Alleged gangsters accused of murder plot from behind bars

SUPREME Court judge Justice Carolyn Tie-Powell on Thursday ruled that alleged leader of the Westmoreland-based King Valley Gang Derval Williams (O/C Lukie) and his co-accused Christon Grant have a case to answer for conspiring, via cellphones while behind bars at the Horizon Adult Remand Centre, to murder a Crown witness.

Williams and Grant are among three former King Valley Gang accused who had remained behind bars in relation to other crimes after being freed by Chief Justice Bryan Sykes in July of 2020 after that gang trial collapsed.

Deputy commissioner of police (DCP) in charge of crime Fitz Bailey in 2021 told the Jamaica Observer that the men had “remained in custody and continued to perpetrate crimes from within, giving instructions and directives.

“It will be amazing when the evidence unfolds what will be revealed, what they did whilst they were in custody, when the case was dismissed,” he told the Observer at the time.

Prosecutors this April began outlining their case against the men who have been charged under a four-count indictment with one count each of ‘conspiring to murder and concealment of a prohibited article (two cellular phones)’ in the Home Circuit Division of the Supreme Court in downtown Kingston. A digital forensics expert brought by the prosecution told the court that the confiscated phones which were entered as exhibits belonged to the men.

RECORDS SUPPLIED:

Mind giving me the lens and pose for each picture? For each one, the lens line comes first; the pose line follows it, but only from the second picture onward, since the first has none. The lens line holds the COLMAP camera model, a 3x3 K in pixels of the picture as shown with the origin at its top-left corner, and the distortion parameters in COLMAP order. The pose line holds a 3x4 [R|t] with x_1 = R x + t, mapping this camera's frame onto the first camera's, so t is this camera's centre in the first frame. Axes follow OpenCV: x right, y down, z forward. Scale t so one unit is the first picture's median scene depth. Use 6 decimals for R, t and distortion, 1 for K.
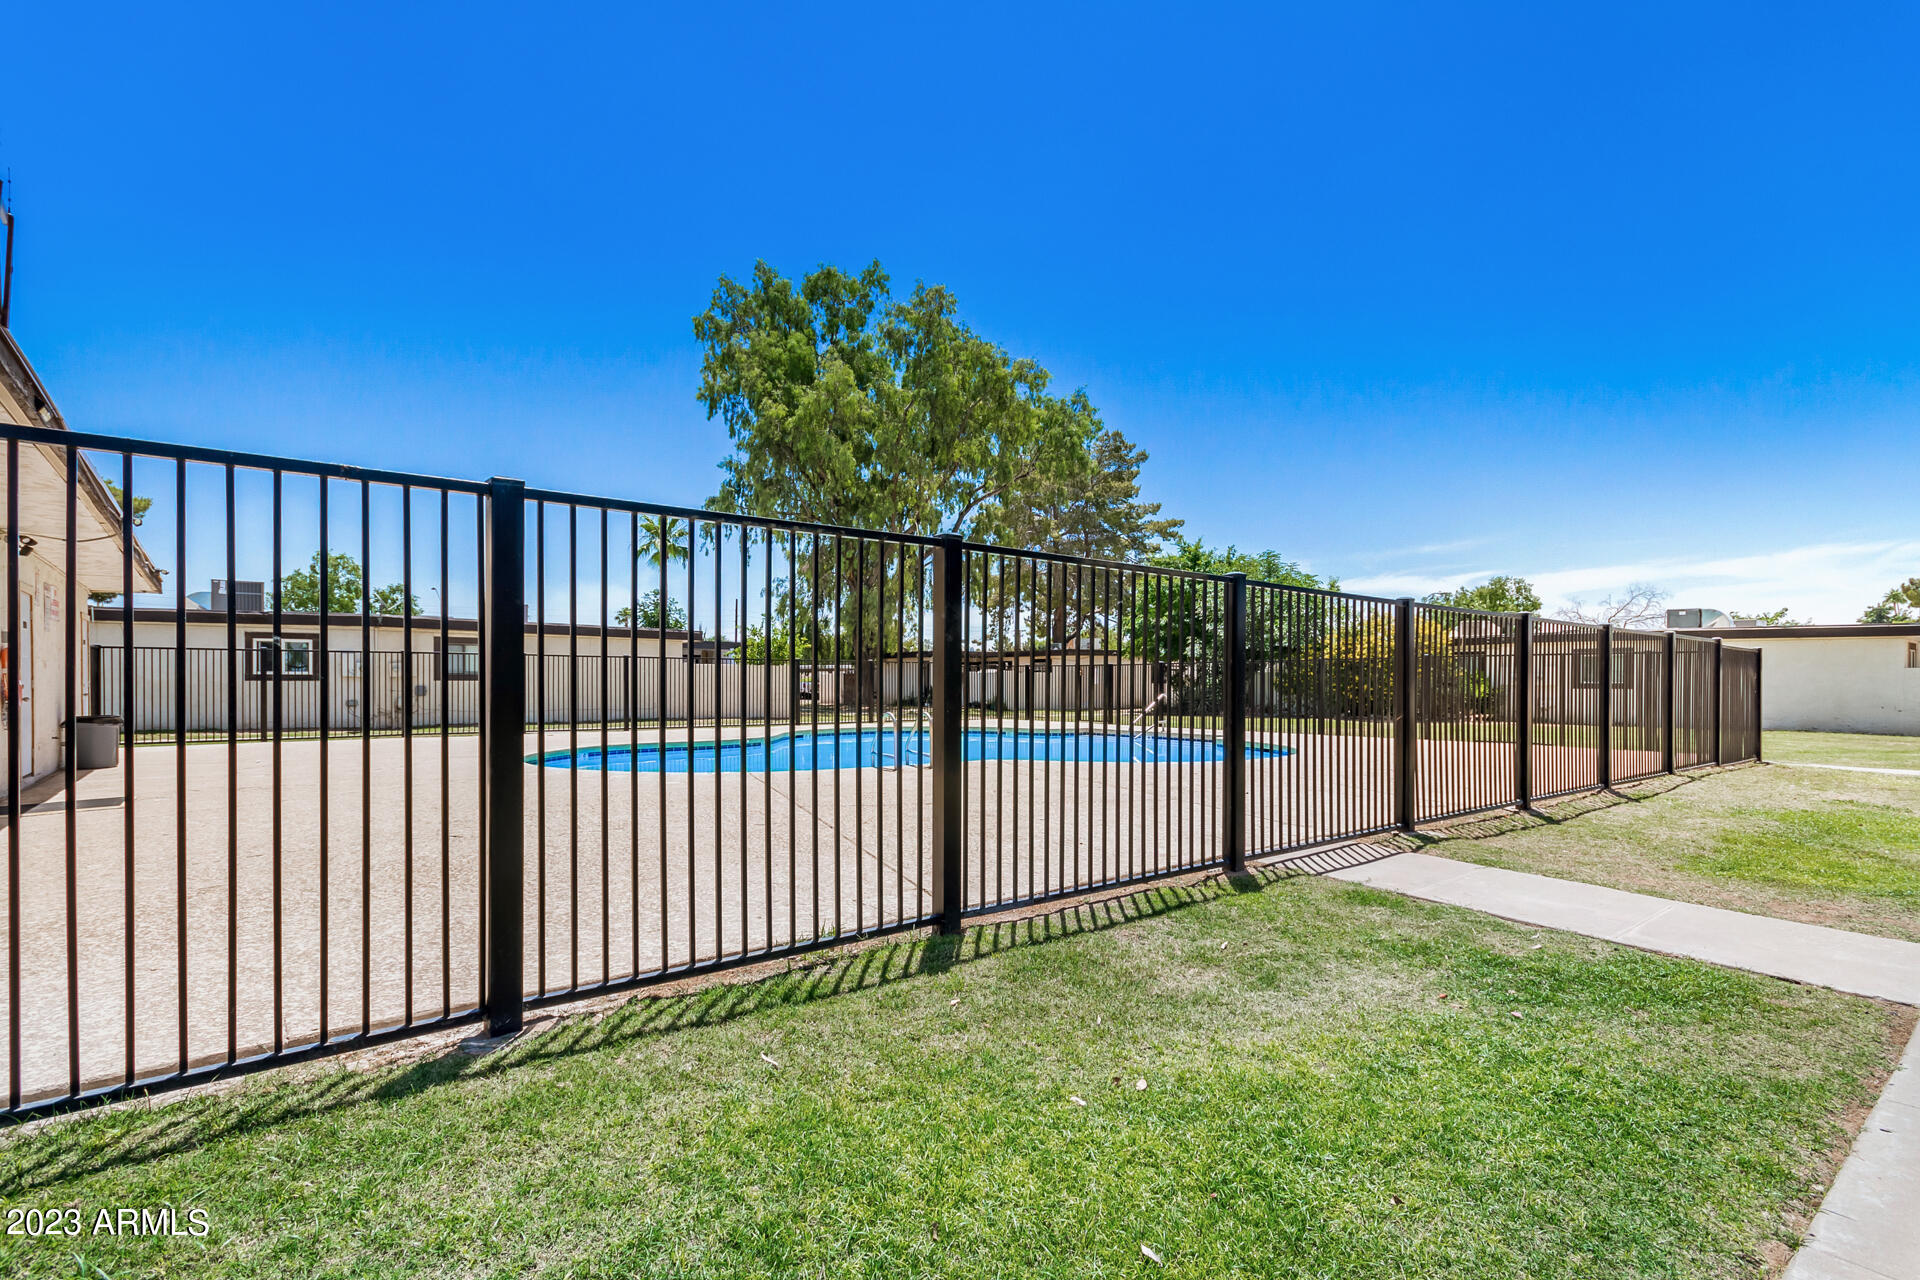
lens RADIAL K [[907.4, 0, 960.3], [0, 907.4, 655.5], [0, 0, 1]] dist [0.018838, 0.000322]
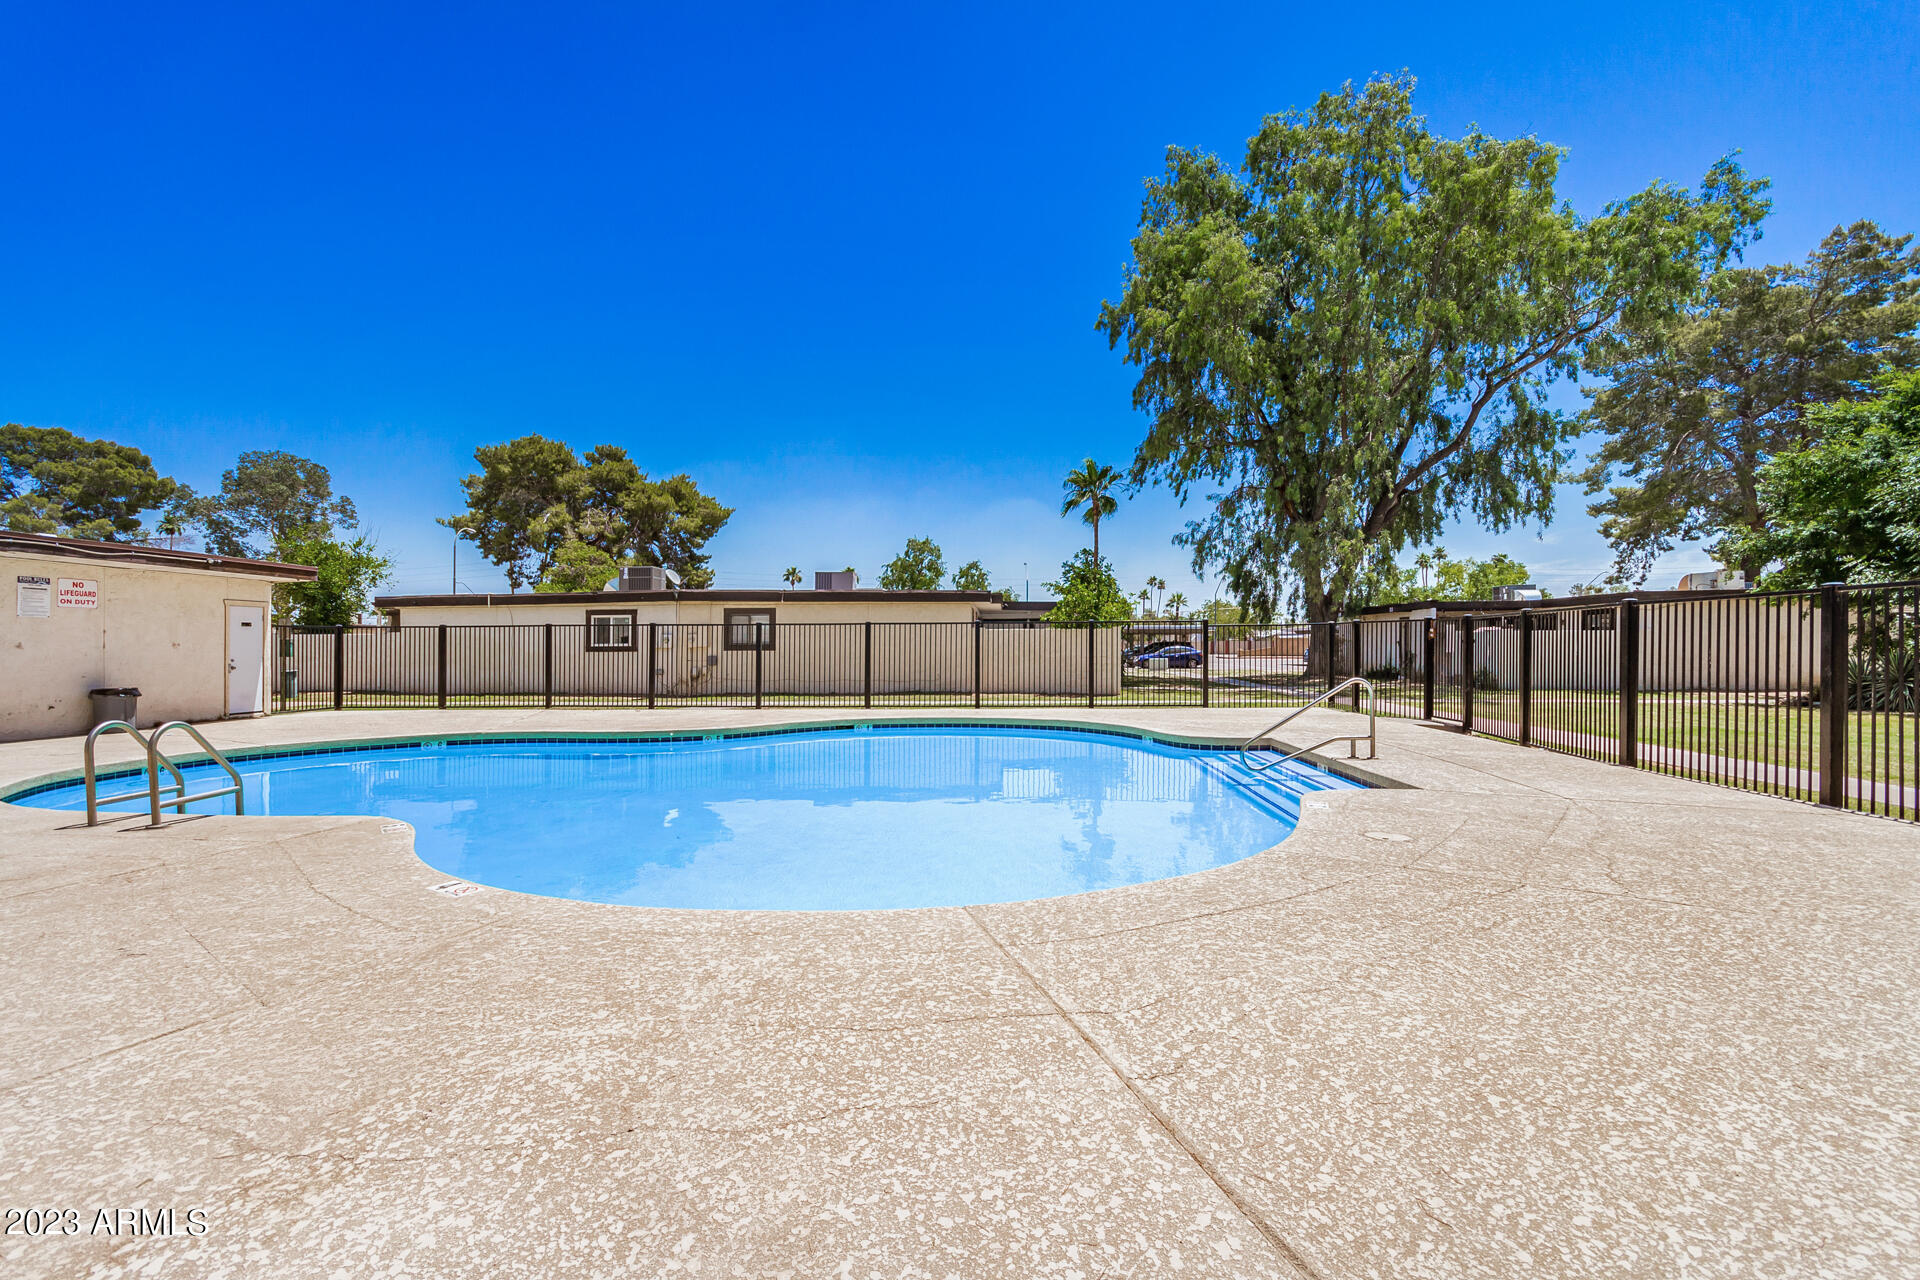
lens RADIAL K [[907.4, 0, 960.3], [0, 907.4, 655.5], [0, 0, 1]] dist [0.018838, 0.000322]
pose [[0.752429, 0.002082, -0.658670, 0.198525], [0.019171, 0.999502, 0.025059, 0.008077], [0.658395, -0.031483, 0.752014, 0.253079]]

* * *

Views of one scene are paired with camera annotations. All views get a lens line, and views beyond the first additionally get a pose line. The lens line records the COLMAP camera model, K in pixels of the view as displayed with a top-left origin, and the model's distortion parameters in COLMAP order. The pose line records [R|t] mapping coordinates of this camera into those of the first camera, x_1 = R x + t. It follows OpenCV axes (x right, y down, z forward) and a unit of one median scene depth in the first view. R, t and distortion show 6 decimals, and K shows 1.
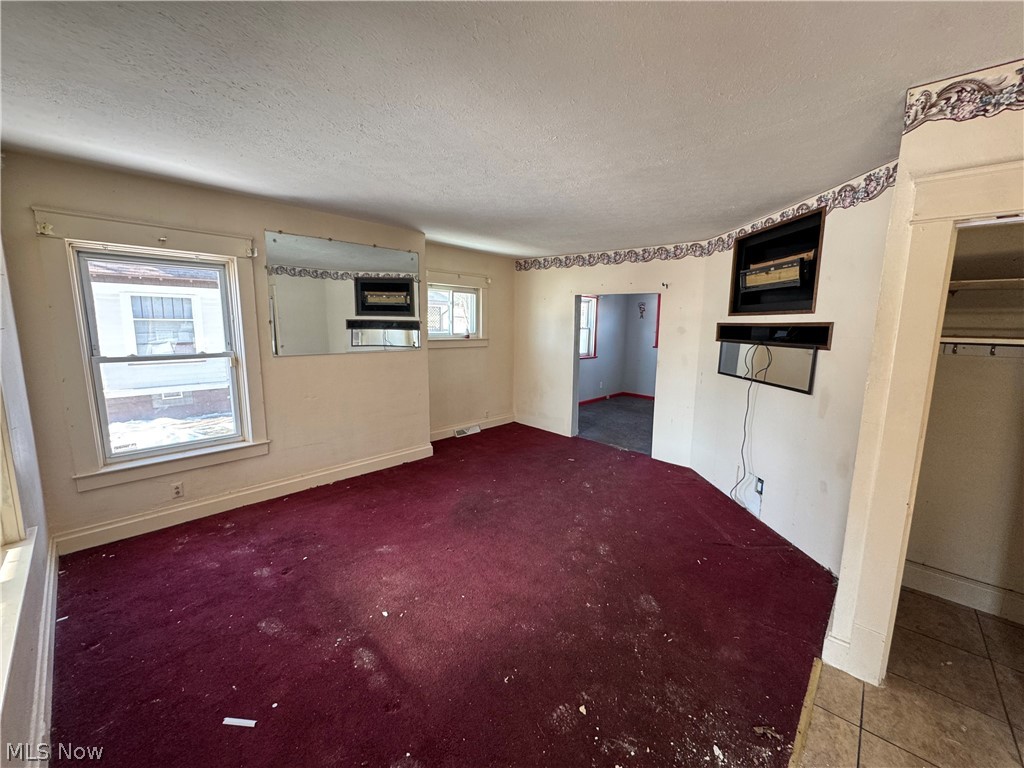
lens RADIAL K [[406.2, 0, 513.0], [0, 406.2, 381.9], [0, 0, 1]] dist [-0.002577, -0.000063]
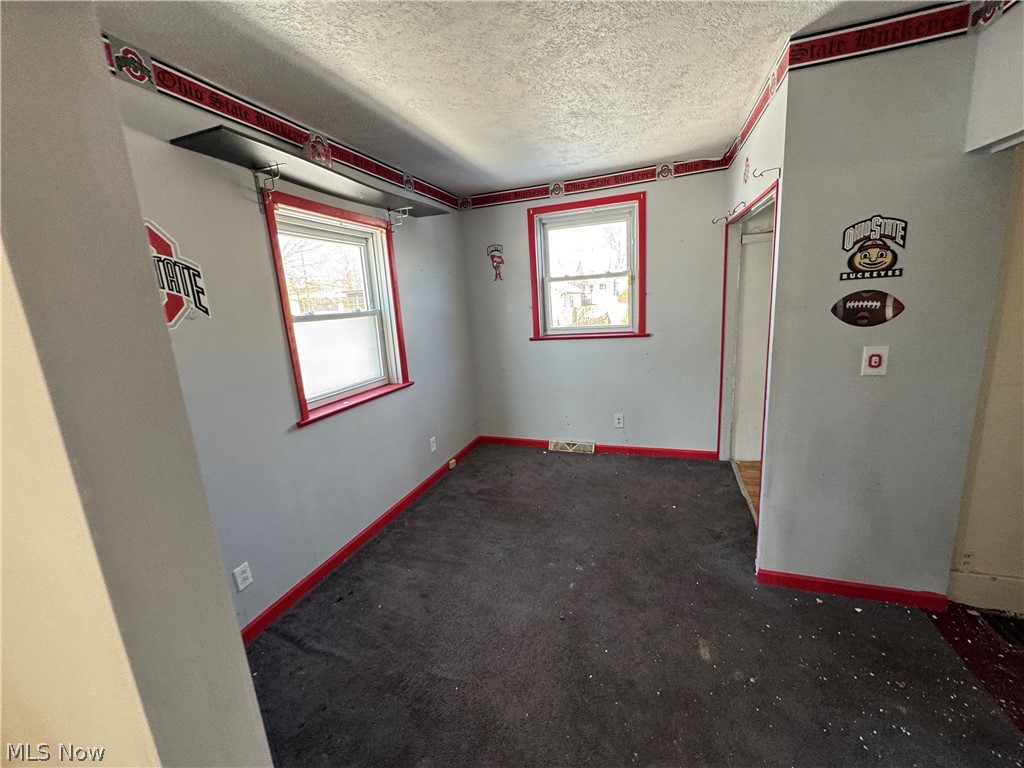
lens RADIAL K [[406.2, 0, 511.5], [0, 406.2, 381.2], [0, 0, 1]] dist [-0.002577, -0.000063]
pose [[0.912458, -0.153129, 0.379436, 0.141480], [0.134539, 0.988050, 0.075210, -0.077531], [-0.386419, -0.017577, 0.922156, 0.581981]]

TASK TO COMPLETE:
Answer these about the article on the King Valley Gang case:
(a) Which Supreme Court judge ruled that the two men have a case to answer?
(b) Who freed the accused in July 2020 when the gang trial collapsed?
(c) How many cellular phones are named in the concealment charge?
The records aren't needed for anything here.

RESULT OF THE EXERCISE:
(a) Justice Carolyn Tie-Powell
(b) Chief Justice Bryan Sykes
(c) Two